Crash in teicorpus.py
Running the built-in TEI parser on the files of tasakaalus_ajalehed_tei.zip crashes after a while with:
File "/home/kaarel/anaconda/lib/python2.7/site-packages/estnltk/teicorpus.py", line 113, in parse_div
div_title = list(soup.children)[0].string.strip()
AttributeError: 'NoneType' object has no attribute 'strip'
Used the script https://github.com/Kaljurand/testing-vabamorf/blob/339bead78f979eff8f1622d9529d11cd18be7ec5/morph-analyze.py like this
unzip tasakaalus_ajalehed_tei.zip
./morph-analyze.py *.tei
Different TEI corpus documents require different target values.
In a script for preprocessing the TEI files ( http://estnltk.github.io/estnltk/1.3/tutorials/tei.html ), I have used this function that derives the target argument value based on the filename of the XML file in the corpus:
def get_target(fnm):
if 'drtood' in fnm:
return 'dissertatsioon'
if 'ilukirjandus' in fnm:
return 'tervikteos'
if 'seadused' in fnm:
return 'seadus'
if 'EestiArst' in fnm:
return 'ajakirjanumber'
if 'foorum' in fnm:
return 'teema'
if 'kommentaarid' in fnm:
return 'kommentaarid'
if 'uudisgrupid' in fnm:
return 'uudisgrupi_salvestus'
if 'jututoad' in fnm:
return 'jututoavestlus'
if 'stenogrammid' in fnm:
return 'stenogramm'
return 'artikkel'
So, I would change line 38 in https://github.com/Kaljurand/testing-vabamorf/blob/339bead78f979eff8f1622d9529d11cd18be7ec5/morph-analyze.py from
parse_tei_corpus(fn, target=['artikkel']):
to
parse_tei_corpus(fn, target=get_target(fn)):
NB! I haven't tried to run the changes yet, but wrote this here for the reference. The correct fix would be that parse_tei_corpus would figure out the correct target value itself.
Thanks, I've tried this solution in https://github.com/Kaljurand/testing-vabamorf/commit/d6fa07b528361530d6b2cec43dc0d8ed2245b3ba#diff-22b3fe3fcbdb4916fea92d05f91eb91d
Unfortunately, none of the file names match the names by which get_target is classifying.

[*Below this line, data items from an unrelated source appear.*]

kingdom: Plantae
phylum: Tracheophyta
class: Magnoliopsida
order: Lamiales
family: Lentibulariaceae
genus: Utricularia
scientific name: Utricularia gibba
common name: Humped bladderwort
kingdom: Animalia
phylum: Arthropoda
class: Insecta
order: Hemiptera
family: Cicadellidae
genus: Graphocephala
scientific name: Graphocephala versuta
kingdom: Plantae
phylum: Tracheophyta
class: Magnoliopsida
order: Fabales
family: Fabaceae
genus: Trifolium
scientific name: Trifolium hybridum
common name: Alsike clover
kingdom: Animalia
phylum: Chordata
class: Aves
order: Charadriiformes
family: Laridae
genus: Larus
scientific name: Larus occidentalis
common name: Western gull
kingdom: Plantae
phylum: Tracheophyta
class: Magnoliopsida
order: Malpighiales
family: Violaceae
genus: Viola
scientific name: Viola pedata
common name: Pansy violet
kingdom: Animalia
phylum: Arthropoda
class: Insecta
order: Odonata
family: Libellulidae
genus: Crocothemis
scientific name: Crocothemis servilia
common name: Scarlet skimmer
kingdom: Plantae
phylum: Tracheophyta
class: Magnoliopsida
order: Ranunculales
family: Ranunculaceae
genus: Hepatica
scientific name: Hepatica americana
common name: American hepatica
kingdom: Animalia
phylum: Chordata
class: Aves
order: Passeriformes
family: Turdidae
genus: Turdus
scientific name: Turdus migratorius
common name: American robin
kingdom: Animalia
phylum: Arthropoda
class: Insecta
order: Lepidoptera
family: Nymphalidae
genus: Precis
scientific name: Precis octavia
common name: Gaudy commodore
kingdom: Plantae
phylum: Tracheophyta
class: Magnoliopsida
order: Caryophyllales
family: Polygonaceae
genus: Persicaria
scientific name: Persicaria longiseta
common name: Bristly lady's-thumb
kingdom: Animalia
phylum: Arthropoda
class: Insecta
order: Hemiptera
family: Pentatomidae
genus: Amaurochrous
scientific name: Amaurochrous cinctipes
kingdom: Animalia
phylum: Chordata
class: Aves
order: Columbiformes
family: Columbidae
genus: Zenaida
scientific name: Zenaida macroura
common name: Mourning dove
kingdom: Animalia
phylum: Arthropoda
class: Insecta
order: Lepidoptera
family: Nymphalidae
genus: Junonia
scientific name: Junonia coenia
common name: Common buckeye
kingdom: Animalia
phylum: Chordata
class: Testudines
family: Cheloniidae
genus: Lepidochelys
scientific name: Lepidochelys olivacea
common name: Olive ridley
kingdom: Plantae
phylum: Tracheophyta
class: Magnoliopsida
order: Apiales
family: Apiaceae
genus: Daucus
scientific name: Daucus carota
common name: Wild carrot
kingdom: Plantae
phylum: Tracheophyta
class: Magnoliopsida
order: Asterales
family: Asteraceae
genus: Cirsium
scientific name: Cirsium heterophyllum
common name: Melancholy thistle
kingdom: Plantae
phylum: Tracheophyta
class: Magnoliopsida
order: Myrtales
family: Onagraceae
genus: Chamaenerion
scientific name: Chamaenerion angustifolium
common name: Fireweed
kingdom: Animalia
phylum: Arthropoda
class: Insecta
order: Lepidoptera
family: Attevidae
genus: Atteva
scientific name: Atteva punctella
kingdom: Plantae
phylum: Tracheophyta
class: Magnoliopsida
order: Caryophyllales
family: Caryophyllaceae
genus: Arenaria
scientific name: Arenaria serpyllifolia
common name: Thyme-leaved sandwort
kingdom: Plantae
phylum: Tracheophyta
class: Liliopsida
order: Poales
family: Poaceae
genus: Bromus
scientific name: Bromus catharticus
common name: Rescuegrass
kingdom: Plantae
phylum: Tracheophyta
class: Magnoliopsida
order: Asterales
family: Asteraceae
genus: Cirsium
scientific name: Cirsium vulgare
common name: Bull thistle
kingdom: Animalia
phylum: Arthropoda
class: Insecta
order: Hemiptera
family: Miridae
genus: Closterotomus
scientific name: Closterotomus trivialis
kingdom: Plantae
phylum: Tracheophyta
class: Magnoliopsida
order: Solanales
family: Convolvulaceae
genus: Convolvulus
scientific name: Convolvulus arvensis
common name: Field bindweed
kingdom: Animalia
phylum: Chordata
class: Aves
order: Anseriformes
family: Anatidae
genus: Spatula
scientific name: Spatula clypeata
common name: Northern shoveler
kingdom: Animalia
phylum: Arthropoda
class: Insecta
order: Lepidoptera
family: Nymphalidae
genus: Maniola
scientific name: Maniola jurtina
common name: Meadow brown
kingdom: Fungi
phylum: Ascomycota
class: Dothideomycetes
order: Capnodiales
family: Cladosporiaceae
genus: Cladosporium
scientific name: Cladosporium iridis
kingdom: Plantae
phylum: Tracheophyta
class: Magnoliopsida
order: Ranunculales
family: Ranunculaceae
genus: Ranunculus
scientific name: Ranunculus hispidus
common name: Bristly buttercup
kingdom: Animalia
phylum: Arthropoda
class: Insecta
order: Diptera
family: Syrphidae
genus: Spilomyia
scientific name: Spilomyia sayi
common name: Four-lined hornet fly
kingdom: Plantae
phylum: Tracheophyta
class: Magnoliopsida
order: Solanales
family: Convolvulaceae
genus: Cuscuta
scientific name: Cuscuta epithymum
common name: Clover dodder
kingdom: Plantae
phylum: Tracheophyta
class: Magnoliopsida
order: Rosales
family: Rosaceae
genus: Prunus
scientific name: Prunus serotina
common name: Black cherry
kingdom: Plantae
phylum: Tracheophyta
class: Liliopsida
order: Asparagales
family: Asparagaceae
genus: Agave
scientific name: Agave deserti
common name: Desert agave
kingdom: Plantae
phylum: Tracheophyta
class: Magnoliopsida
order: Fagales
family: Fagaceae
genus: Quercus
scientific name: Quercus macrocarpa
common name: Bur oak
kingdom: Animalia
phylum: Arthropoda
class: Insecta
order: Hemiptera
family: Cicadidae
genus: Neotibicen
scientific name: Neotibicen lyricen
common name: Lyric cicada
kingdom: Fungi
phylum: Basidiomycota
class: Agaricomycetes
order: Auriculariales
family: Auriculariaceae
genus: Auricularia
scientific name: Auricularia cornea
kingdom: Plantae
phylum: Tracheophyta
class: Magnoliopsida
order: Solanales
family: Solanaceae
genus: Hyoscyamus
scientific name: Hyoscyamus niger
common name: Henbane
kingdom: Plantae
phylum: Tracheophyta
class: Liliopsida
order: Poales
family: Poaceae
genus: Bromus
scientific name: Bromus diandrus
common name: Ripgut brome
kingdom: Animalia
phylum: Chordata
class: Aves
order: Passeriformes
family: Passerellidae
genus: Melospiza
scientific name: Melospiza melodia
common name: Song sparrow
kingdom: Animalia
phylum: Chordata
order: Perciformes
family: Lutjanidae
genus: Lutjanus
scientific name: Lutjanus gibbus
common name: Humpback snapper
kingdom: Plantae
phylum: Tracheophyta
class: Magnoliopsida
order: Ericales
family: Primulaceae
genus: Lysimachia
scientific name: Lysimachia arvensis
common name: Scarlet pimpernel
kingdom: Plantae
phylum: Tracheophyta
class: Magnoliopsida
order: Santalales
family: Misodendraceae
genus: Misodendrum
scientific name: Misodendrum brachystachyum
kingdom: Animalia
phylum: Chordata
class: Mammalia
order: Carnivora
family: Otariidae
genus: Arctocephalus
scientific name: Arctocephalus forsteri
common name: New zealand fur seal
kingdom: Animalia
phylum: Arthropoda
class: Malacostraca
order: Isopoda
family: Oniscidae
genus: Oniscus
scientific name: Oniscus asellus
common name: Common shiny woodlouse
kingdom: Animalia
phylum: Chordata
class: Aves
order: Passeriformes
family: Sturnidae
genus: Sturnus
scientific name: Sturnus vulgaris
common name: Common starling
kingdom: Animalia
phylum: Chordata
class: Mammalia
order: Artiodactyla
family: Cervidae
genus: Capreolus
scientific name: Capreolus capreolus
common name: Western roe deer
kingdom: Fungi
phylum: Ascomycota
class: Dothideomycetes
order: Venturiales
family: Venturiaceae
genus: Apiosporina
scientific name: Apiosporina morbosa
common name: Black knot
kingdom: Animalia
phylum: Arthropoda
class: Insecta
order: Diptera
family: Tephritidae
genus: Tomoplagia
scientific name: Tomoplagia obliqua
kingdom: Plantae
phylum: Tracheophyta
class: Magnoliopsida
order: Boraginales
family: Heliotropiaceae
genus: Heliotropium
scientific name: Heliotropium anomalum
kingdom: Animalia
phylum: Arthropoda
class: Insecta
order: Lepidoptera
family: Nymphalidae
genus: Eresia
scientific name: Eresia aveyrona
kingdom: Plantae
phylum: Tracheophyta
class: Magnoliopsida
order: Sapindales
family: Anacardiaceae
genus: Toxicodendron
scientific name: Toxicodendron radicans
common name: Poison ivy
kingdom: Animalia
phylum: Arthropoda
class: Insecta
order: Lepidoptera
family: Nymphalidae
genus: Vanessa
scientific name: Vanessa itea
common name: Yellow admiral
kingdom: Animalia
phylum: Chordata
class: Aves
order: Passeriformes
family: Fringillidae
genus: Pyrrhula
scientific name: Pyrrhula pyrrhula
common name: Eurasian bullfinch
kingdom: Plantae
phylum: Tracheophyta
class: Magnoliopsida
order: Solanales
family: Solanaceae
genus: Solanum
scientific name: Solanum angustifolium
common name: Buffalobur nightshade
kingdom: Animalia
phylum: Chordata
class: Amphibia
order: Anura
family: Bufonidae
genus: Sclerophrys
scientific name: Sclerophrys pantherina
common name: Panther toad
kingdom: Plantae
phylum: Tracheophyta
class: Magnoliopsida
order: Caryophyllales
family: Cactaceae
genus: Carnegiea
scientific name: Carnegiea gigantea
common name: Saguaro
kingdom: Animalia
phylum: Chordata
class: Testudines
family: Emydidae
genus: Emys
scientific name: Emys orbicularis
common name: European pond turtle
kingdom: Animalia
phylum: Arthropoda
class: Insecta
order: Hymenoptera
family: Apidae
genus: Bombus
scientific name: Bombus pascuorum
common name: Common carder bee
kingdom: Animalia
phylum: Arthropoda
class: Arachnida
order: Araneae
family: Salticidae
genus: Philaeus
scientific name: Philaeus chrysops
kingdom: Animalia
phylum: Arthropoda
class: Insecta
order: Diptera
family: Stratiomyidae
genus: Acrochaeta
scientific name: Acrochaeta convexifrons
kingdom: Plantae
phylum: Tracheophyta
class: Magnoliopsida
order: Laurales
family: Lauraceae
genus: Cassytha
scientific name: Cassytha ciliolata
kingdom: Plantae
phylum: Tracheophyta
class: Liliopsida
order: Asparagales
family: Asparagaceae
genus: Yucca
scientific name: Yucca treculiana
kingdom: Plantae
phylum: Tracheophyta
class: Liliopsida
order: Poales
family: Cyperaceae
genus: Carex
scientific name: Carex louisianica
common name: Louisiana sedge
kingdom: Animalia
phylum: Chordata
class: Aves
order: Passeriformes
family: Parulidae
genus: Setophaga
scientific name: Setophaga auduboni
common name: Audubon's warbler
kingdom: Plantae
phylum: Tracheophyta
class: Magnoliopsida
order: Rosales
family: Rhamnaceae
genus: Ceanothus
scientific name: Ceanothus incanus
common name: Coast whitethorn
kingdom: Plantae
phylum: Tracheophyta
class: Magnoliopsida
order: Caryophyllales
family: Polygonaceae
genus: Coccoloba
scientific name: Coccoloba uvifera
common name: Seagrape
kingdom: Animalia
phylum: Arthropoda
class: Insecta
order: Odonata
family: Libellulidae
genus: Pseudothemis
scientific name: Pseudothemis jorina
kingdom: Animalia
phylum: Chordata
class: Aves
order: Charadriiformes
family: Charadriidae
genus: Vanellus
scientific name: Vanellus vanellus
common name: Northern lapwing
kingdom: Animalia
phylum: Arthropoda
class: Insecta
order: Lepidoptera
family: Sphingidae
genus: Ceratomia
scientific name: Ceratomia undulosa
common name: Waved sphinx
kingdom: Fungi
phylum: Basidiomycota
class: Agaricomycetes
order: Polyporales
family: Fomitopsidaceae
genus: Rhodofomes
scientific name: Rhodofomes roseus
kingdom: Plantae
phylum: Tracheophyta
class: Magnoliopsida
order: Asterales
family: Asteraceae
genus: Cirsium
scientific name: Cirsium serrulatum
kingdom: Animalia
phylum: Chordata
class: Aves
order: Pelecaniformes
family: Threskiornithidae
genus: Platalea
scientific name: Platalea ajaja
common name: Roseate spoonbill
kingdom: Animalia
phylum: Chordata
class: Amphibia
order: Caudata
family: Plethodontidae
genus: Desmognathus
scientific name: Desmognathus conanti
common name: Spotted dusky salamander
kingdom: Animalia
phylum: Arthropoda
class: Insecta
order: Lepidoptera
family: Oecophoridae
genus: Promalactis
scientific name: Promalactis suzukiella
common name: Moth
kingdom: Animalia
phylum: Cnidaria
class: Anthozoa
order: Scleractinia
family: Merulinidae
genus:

To filter out the files that cause the parsing failure, I've added a try/except. This is the list:
Warning: parse error: skipped: corpora/eestiaeg-19993-10-06.tei
Warning: parse error: skipped: corpora/KL-1994-02.tei
Warning: parse error: skipped: corpora/liivimaa-kroonika-1993-10-21.tei
Warning: parse error: skipped: corpora/ML-1996-01.tei
Warning: parse error: skipped: corpora/ML-1999-08-26.tei
Warning: parse error: skipped: corpora/OL-1990-01-30.tei
Warning: parse error: skipped: corpora/OL-1990-03-10.tei
Warning: parse error: skipped: corpora/spordileht-1993-10-10.tei
Resolved by releases or irrelevant by new formats of corpora.